(Beginning of Data shown)

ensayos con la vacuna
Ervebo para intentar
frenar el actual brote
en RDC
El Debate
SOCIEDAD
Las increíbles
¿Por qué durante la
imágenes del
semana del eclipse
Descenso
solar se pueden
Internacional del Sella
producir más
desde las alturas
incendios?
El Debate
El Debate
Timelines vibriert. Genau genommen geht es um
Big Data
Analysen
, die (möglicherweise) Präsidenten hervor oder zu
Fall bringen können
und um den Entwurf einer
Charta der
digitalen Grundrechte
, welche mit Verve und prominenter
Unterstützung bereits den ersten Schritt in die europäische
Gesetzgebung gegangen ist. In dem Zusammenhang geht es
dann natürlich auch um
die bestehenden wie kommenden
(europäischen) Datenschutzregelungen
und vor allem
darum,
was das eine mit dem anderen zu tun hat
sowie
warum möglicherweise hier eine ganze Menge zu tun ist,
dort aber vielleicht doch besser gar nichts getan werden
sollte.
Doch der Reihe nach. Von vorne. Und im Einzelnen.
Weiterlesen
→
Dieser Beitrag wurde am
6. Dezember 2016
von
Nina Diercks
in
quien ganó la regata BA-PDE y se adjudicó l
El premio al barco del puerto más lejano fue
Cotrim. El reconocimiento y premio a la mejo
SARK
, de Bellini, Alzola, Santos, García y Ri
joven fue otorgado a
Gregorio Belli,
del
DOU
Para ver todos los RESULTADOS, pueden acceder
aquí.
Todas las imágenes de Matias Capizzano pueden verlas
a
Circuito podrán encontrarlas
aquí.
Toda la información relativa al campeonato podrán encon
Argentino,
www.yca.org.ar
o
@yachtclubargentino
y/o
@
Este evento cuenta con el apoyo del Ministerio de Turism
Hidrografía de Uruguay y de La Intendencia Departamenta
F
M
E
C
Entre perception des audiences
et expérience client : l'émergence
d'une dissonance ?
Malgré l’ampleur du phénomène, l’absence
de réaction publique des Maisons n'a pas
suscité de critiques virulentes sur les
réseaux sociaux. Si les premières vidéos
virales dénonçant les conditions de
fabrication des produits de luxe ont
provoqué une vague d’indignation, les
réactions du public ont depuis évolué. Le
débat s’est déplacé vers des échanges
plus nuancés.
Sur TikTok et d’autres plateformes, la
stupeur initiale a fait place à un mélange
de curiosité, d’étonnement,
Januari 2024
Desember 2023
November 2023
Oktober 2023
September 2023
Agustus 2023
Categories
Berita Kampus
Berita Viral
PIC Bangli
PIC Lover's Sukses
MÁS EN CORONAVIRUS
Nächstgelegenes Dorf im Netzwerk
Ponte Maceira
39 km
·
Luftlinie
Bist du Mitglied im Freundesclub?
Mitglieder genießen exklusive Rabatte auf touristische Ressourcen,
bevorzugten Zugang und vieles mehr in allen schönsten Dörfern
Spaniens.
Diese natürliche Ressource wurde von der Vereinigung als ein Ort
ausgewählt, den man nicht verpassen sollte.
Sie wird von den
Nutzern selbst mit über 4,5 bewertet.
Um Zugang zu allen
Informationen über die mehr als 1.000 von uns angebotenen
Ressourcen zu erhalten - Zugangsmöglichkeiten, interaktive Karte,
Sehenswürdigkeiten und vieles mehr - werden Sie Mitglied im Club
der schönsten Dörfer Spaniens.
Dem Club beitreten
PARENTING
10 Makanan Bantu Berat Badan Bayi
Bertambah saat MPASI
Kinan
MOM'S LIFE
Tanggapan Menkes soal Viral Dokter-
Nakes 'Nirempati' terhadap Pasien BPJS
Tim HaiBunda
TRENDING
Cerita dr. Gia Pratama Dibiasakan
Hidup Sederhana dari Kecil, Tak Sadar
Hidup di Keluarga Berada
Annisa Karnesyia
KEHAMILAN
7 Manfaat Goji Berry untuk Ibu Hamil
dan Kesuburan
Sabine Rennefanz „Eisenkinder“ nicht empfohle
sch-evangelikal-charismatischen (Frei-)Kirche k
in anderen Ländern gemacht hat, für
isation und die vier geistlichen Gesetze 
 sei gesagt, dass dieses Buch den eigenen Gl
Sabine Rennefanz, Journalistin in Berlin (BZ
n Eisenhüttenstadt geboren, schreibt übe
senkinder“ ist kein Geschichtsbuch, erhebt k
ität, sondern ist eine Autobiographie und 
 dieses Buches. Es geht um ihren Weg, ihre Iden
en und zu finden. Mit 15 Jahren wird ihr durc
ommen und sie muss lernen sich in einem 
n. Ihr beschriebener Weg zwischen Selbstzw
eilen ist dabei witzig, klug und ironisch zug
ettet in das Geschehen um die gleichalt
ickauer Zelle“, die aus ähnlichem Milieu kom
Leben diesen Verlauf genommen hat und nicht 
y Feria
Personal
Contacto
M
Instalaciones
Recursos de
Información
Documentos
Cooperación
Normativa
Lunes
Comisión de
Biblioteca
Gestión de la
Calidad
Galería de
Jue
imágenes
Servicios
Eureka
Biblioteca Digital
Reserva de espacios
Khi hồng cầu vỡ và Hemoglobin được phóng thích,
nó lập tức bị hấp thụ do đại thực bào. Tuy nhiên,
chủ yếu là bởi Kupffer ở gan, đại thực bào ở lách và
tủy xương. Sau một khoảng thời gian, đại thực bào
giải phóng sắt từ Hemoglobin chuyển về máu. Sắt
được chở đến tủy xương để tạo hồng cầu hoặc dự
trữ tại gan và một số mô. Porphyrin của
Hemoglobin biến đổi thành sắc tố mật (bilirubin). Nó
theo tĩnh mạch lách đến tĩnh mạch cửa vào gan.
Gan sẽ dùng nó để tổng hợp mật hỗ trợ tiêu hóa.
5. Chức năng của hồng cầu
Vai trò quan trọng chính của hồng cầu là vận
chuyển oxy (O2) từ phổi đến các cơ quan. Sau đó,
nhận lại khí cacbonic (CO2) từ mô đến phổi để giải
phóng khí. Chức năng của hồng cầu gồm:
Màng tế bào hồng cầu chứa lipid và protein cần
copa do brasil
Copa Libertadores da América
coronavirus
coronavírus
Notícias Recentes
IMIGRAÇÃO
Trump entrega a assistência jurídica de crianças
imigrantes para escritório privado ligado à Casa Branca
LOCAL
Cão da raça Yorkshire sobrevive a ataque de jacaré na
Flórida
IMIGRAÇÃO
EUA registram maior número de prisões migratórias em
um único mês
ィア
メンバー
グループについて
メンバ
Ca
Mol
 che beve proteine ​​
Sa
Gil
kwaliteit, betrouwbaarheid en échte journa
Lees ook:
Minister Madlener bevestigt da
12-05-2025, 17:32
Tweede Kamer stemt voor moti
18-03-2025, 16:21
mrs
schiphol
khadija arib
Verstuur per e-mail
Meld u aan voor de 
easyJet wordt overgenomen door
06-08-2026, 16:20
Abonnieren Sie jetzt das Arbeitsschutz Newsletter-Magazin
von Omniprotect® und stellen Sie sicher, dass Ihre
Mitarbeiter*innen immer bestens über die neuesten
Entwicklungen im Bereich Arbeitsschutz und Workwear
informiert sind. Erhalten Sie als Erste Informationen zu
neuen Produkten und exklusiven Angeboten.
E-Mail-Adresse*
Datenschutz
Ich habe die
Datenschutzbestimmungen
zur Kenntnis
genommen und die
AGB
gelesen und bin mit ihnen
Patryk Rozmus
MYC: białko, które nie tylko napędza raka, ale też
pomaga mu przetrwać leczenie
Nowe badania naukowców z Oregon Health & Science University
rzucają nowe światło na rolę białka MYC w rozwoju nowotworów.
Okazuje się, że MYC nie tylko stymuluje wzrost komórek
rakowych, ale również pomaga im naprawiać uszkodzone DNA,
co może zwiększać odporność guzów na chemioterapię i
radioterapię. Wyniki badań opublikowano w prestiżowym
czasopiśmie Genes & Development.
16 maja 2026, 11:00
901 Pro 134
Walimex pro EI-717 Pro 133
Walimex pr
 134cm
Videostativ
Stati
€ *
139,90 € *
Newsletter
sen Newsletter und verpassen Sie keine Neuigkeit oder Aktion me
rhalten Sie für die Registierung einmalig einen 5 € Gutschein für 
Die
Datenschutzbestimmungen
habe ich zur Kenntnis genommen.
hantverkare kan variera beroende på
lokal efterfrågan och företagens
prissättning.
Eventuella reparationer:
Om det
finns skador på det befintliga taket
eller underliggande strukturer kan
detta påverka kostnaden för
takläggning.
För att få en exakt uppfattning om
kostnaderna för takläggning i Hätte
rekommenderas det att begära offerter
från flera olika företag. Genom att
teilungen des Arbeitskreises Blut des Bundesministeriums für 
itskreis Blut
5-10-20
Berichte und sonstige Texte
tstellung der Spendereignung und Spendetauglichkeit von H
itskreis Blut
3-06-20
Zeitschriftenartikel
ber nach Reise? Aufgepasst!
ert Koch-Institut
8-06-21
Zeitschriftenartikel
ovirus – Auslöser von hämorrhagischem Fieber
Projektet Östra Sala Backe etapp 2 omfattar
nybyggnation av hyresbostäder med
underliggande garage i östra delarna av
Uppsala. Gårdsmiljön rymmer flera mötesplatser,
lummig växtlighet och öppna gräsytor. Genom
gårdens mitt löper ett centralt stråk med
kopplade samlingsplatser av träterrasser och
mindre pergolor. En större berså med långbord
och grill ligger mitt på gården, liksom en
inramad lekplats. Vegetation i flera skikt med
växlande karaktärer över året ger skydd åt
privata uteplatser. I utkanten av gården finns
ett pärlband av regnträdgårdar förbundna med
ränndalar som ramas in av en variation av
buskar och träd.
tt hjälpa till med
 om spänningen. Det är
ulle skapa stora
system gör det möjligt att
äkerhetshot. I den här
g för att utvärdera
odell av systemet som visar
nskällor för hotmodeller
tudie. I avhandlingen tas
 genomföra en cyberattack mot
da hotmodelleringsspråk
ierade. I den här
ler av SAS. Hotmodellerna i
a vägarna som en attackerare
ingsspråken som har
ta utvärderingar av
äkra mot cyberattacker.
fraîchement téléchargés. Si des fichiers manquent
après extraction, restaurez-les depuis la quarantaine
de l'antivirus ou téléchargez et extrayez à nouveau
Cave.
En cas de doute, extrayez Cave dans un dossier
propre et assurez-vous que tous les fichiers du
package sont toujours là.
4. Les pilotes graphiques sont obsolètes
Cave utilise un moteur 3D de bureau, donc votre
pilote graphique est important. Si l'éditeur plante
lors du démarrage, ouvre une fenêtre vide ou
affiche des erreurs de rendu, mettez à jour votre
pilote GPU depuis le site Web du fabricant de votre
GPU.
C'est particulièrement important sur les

(End of Data shown)

• About this exercise: Please give back exactly the lines of this listing beginning at the line with "Todas las imágenes" and ending with the line with "Este evento cuenta", both included, and nothing else.

• Answer area:
Todas las imágenes de Matias Capizzano pueden verlas
a
Circuito podrán encontrarlas
aquí.
Toda la información relativa al campeonato podrán encon
Argentino,
www.yca.org.ar
o
@yachtclubargentino
y/o
@
Este evento cuenta con el apoyo del Ministerio de Turism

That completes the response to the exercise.